- Exercise instructions -
What lines in the material hold the string "json"? Copy out each of them.

- Task inputs -
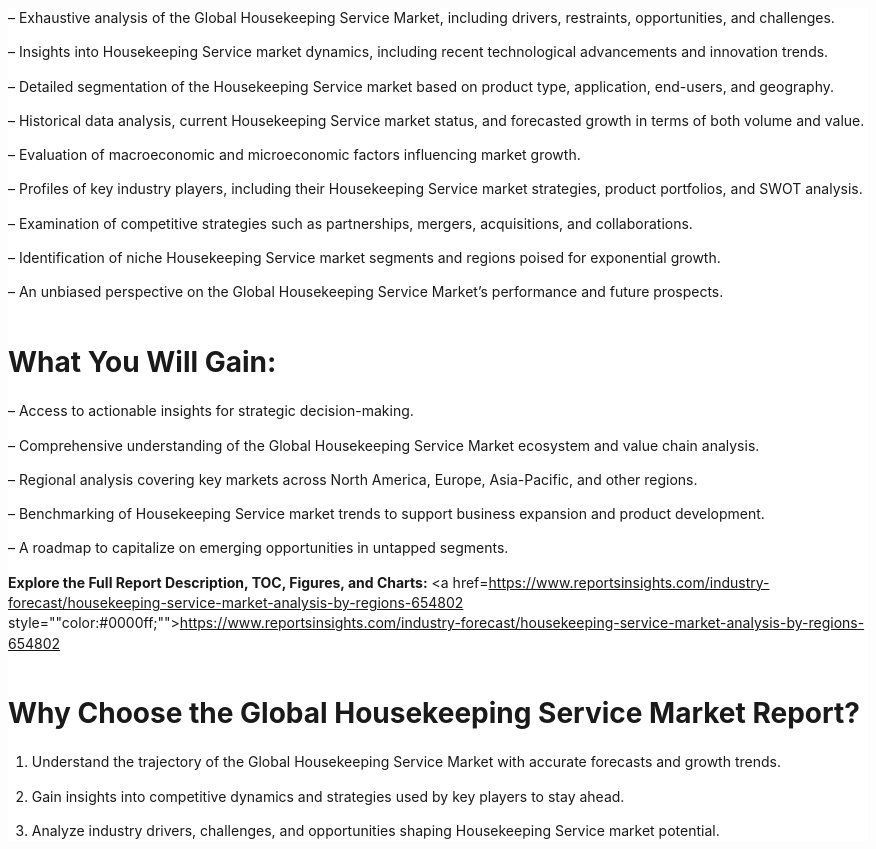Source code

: – Exhaustive analysis of the Global Housekeeping Service Market, including drivers, restraints, opportunities, and challenges.

– Insights into Housekeeping Service market dynamics, including recent technological advancements and innovation trends.

– Detailed segmentation of the Housekeeping Service market based on product type, application, end-users, and geography.

– Historical data analysis, current Housekeeping Service market status, and forecasted growth in terms of both volume and value.

– Evaluation of macroeconomic and microeconomic factors influencing market growth.

– Profiles of key industry players, including their Housekeeping Service market strategies, product portfolios, and SWOT analysis.

– Examination of competitive strategies such as partnerships, mergers, acquisitions, and collaborations.

– Identification of niche Housekeeping Service market segments and regions poised for exponential growth.

– An unbiased perspective on the Global Housekeeping Service Market’s performance and future prospects.

# <strong>What You Will Gain:</strong>

– Access to actionable insights for strategic decision-making.

– Comprehensive understanding of the Global Housekeeping Service Market ecosystem and value chain analysis.

– Regional analysis covering key markets across North America, Europe, Asia-Pacific, and other regions.

– Benchmarking of Housekeeping Service market trends to support business expansion and product development.

– A roadmap to capitalize on emerging opportunities in untapped segments.

<strong>Explore the Full Report Description, TOC, Figures, and Charts:</strong>
<a href=https://www.reportsinsights.com/industry-forecast/housekeeping-service-market-analysis-by-regions-654802 style=""color:#0000ff;"">https://www.reportsinsights.com/industry-forecast/housekeeping-service-market-analysis-by-regions-654802</a>

# <strong>Why Choose the Global Housekeeping Service Market Report?</strong>

1. Understand the trajectory of the Global Housekeeping Service Market with accurate forecasts and growth trends.

2. Gain insights into competitive dynamics and strategies used by key players to stay ahead.

3. Analyze industry drivers, challenges, and opportunities shaping Housekeeping Service market potential.
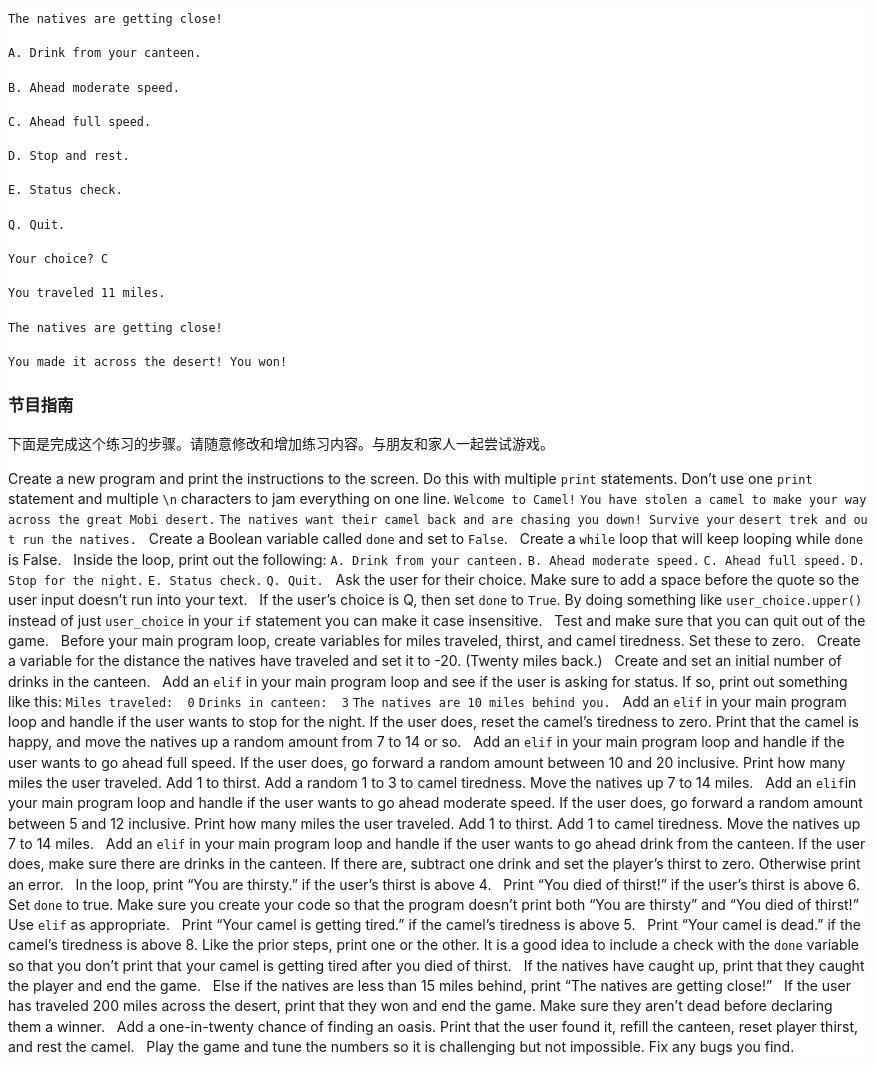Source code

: `The natives are getting close!`

`A. Drink from your canteen.`

`B. Ahead moderate speed.`

`C. Ahead full speed.`

`D. Stop and rest.`

`E. Status check.`

`Q. Quit.`

`Your choice? C`

`You traveled 11 miles.`

`The natives are getting close!`

`You made it across the desert! You won!`

### 节目指南

下面是完成这个练习的步骤。请随意修改和增加练习内容。与朋友和家人一起尝试游戏。

Create a new program and print the instructions to the screen. Do this with multiple `print` statements. Don’t use one `print` statement and multiple `\n` characters to jam everything on one line. `Welcome to Camel!` `You have stolen a camel to make your way across the great Mobi desert.` `The natives want their camel back and are chasing you down! Survive your` `desert trek and out run the natives.`   Create a Boolean variable called `done` and set to `False`.   Create a `while` loop that will keep looping while `done` is False.   Inside the loop, print out the following: `A. Drink from your canteen.` `B. Ahead moderate speed.` `C. Ahead full speed.` `D. Stop for the night.` `E. Status check.` `Q. Quit.`   Ask the user for their choice. Make sure to add a space before the quote so the user input doesn’t run into your text.   If the user’s choice is Q, then set `done` to `True`. By doing something like `user_choice.upper()` instead of just `user_choice` in your `if` statement you can make it case insensitive.   Test and make sure that you can quit out of the game.   Before your main program loop, create variables for miles traveled, thirst, and camel tiredness. Set these to zero.   Create a variable for the distance the natives have traveled and set it to -20\. (Twenty miles back.)   Create and set an initial number of drinks in the canteen.   Add an `elif` in your main program loop and see if the user is asking for status. If so, print out something like this: `Miles traveled:  0` `Drinks in canteen:  3` `The natives are 10 miles behind you.`   Add an `elif` in your main program loop and handle if the user wants to stop for the night. If the user does, reset the camel’s tiredness to zero. Print that the camel is happy, and move the natives up a random amount from 7 to 14 or so.   Add an `elif` in your main program loop and handle if the user wants to go ahead full speed. If the user does, go forward a random amount between 10 and 20 inclusive. Print how many miles the user traveled. Add 1 to thirst. Add a random 1 to 3 to camel tiredness. Move the natives up 7 to 14 miles.   Add an `elif`in your main program loop and handle if the user wants to go ahead moderate speed. If the user does, go forward a random amount between 5 and 12 inclusive. Print how many miles the user traveled. Add 1 to thirst. Add 1 to camel tiredness. Move the natives up 7 to 14 miles.   Add an `elif` in your main program loop and handle if the user wants to go ahead drink from the canteen. If the user does, make sure there are drinks in the canteen. If there are, subtract one drink and set the player’s thirst to zero. Otherwise print an error.   In the loop, print “You are thirsty.” if the user’s thirst is above 4.   Print “You died of thirst!” if the user’s thirst is above 6\. Set `done` to true. Make sure you create your code so that the program doesn’t print both “You are thirsty” and “You died of thirst!” Use `elif` as appropriate.   Print “Your camel is getting tired.” if the camel’s tiredness is above 5.   Print “Your camel is dead.” if the camel’s tiredness is above 8\. Like the prior steps, print one or the other. It is a good idea to include a check with the `done` variable so that you don’t print that your camel is getting tired after you died of thirst.   If the natives have caught up, print that they caught the player and end the game.   Else if the natives are less than 15 miles behind, print “The natives are getting close!”   If the user has traveled 200 miles across the desert, print that they won and end the game. Make sure they aren’t dead before declaring them a winner.   Add a one-in-twenty chance of finding an oasis. Print that the user found it, refill the canteen, reset player thirst, and rest the camel.   Play the game and tune the numbers so it is challenging but not impossible. Fix any bugs you find.  

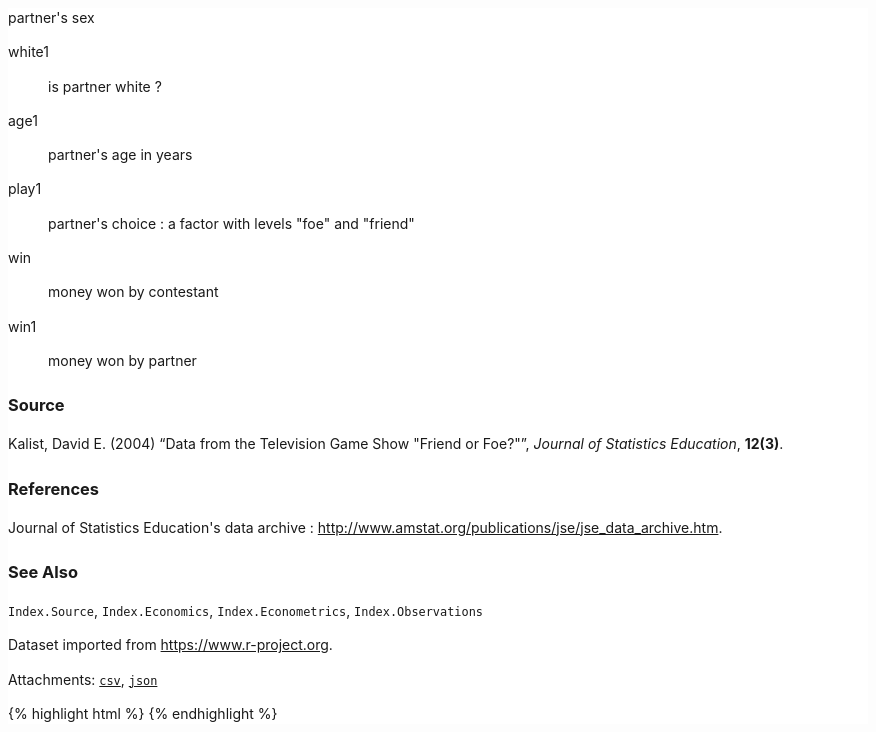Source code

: <p>partner's sex</p>
</dd>
<dt>white1</dt>
<dd>
<p>is partner white ?</p>
</dd>
<dt>age1</dt>
<dd>
<p>partner's age in years</p>
</dd>
<dt>play1</dt>
<dd>
<p>partner's choice : a factor with levels "foe" and "friend"</p>
</dd>
<dt>win</dt>
<dd>
<p>money won by contestant</p>
</dd>
<dt>win1</dt>
<dd>
<p>money won by partner</p>
</dd>
</dl>
<h3>Source</h3>
<p>Kalist, David E. (2004) “Data from the Television Game Show "Friend or Foe?"”, <em>Journal of Statistics Education</em>, <b>12(3)</b>.</p>
<h3>References</h3>
<p>Journal of Statistics Education's data archive : <a href="http://www.amstat.org/publications/jse/jse_data_archive.htm">http://www.amstat.org/publications/jse/jse_data_archive.htm</a>.</p>
<h3>See Also</h3>
<p><code>Index.Source</code>, <code>Index.Economics</code>, <code>Index.Econometrics</code>, <code>Index.Observations</code></p>
<p>Dataset imported from <a href="https://www.r-project.org">https://www.r-project.org</a>.</p></div>
<p id="dataset-attachments">Attachments: <code><a target="_blank" href="/assets/data/csv/dataset-69748.csv">csv</a></code>, <code><a target="_blank" href="/assets/data/json/dataset-69748.json">json</a></code></p>
<div id="dataset-iframe">
{% highlight html %}
<iframe src="https://pmagunia.com/iframe/r-dataset-package-ecdat-friendfoe.html" width="100%" height="100%" style="border:0px"></iframe>
{% endhighlight %}
</div>
<div id="grid"></div>
<script>let json_file = 'dataset-69748.json';</script>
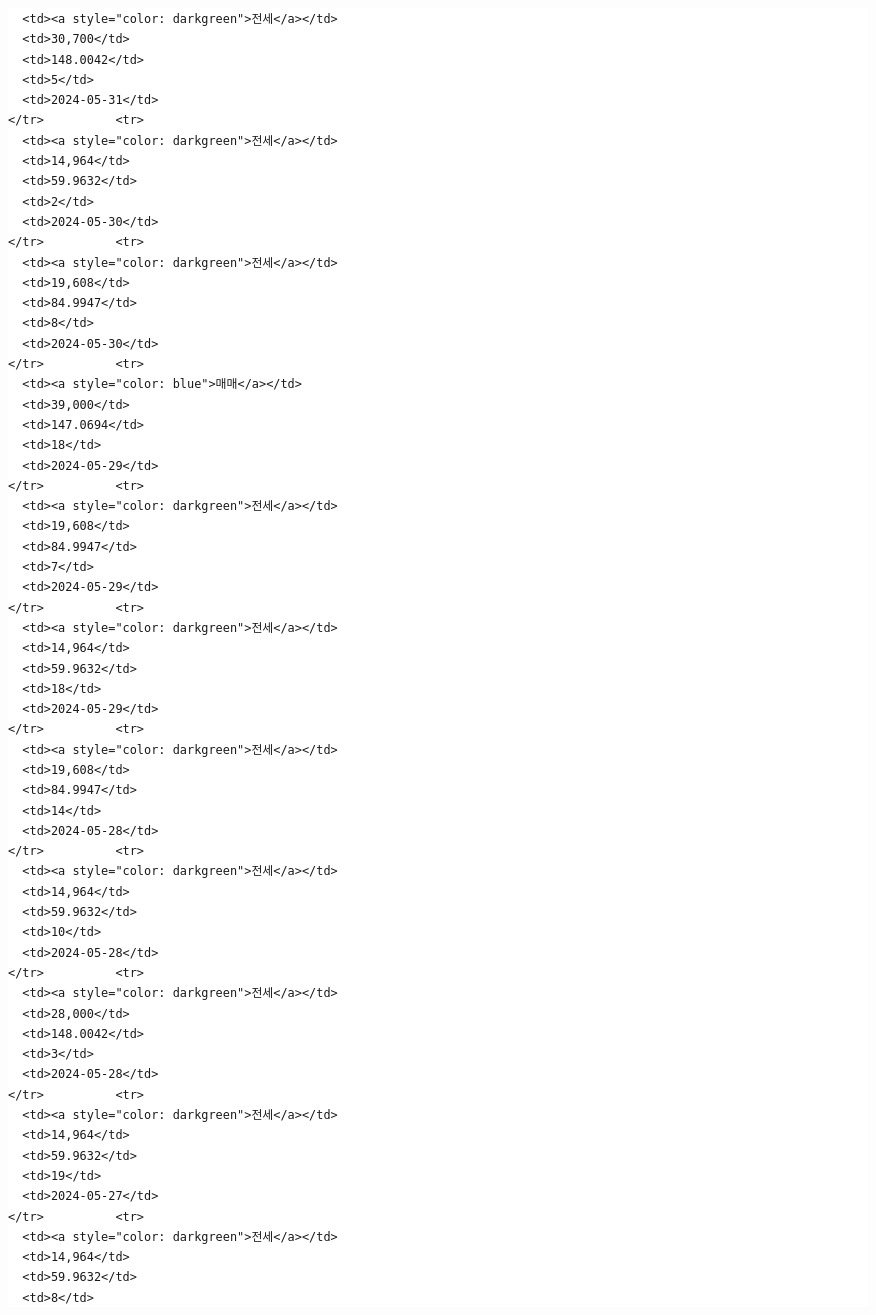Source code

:       <td><a style="color: darkgreen">전세</a></td>
      <td>30,700</td>
      <td>148.0042</td>
      <td>5</td>
      <td>2024-05-31</td>
    </tr>          <tr>
      <td><a style="color: darkgreen">전세</a></td>
      <td>14,964</td>
      <td>59.9632</td>
      <td>2</td>
      <td>2024-05-30</td>
    </tr>          <tr>
      <td><a style="color: darkgreen">전세</a></td>
      <td>19,608</td>
      <td>84.9947</td>
      <td>8</td>
      <td>2024-05-30</td>
    </tr>          <tr>
      <td><a style="color: blue">매매</a></td>
      <td>39,000</td>
      <td>147.0694</td>
      <td>18</td>
      <td>2024-05-29</td>
    </tr>          <tr>
      <td><a style="color: darkgreen">전세</a></td>
      <td>19,608</td>
      <td>84.9947</td>
      <td>7</td>
      <td>2024-05-29</td>
    </tr>          <tr>
      <td><a style="color: darkgreen">전세</a></td>
      <td>14,964</td>
      <td>59.9632</td>
      <td>18</td>
      <td>2024-05-29</td>
    </tr>          <tr>
      <td><a style="color: darkgreen">전세</a></td>
      <td>19,608</td>
      <td>84.9947</td>
      <td>14</td>
      <td>2024-05-28</td>
    </tr>          <tr>
      <td><a style="color: darkgreen">전세</a></td>
      <td>14,964</td>
      <td>59.9632</td>
      <td>10</td>
      <td>2024-05-28</td>
    </tr>          <tr>
      <td><a style="color: darkgreen">전세</a></td>
      <td>28,000</td>
      <td>148.0042</td>
      <td>3</td>
      <td>2024-05-28</td>
    </tr>          <tr>
      <td><a style="color: darkgreen">전세</a></td>
      <td>14,964</td>
      <td>59.9632</td>
      <td>19</td>
      <td>2024-05-27</td>
    </tr>          <tr>
      <td><a style="color: darkgreen">전세</a></td>
      <td>14,964</td>
      <td>59.9632</td>
      <td>8</td>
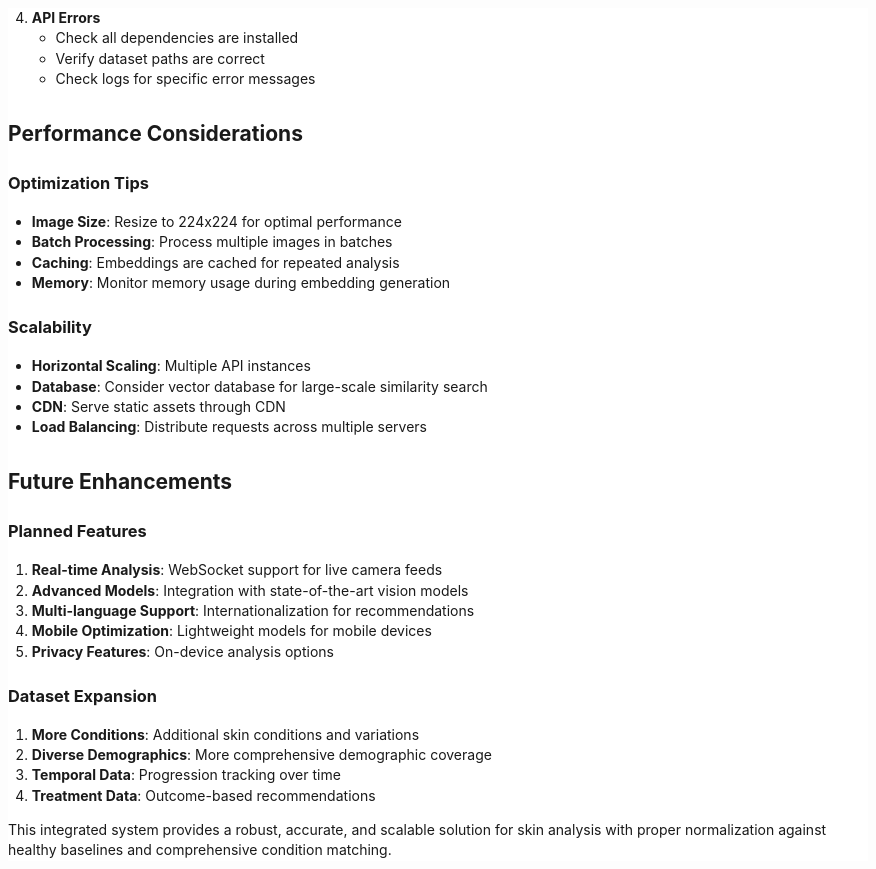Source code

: 4. **API Errors**
   - Check all dependencies are installed
   - Verify dataset paths are correct
   - Check logs for specific error messages

## Performance Considerations

### Optimization Tips
- **Image Size**: Resize to 224x224 for optimal performance
- **Batch Processing**: Process multiple images in batches
- **Caching**: Embeddings are cached for repeated analysis
- **Memory**: Monitor memory usage during embedding generation

### Scalability
- **Horizontal Scaling**: Multiple API instances
- **Database**: Consider vector database for large-scale similarity search
- **CDN**: Serve static assets through CDN
- **Load Balancing**: Distribute requests across multiple servers

## Future Enhancements

### Planned Features
1. **Real-time Analysis**: WebSocket support for live camera feeds
2. **Advanced Models**: Integration with state-of-the-art vision models
3. **Multi-language Support**: Internationalization for recommendations
4. **Mobile Optimization**: Lightweight models for mobile devices
5. **Privacy Features**: On-device analysis options

### Dataset Expansion
1. **More Conditions**: Additional skin conditions and variations
2. **Diverse Demographics**: More comprehensive demographic coverage
3. **Temporal Data**: Progression tracking over time
4. **Treatment Data**: Outcome-based recommendations

This integrated system provides a robust, accurate, and scalable solution for skin analysis with proper normalization against healthy baselines and comprehensive condition matching.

- Finished exercise -
<p id="dataset-attachments">Attachments: <code><a target="_blank" href="/assets/data/csv/dataset-69748.csv">csv</a></code>, <code><a target="_blank" href="/assets/data/json/dataset-69748.json">json</a></code></p>
<script>let json_file = 'dataset-69748.json';</script>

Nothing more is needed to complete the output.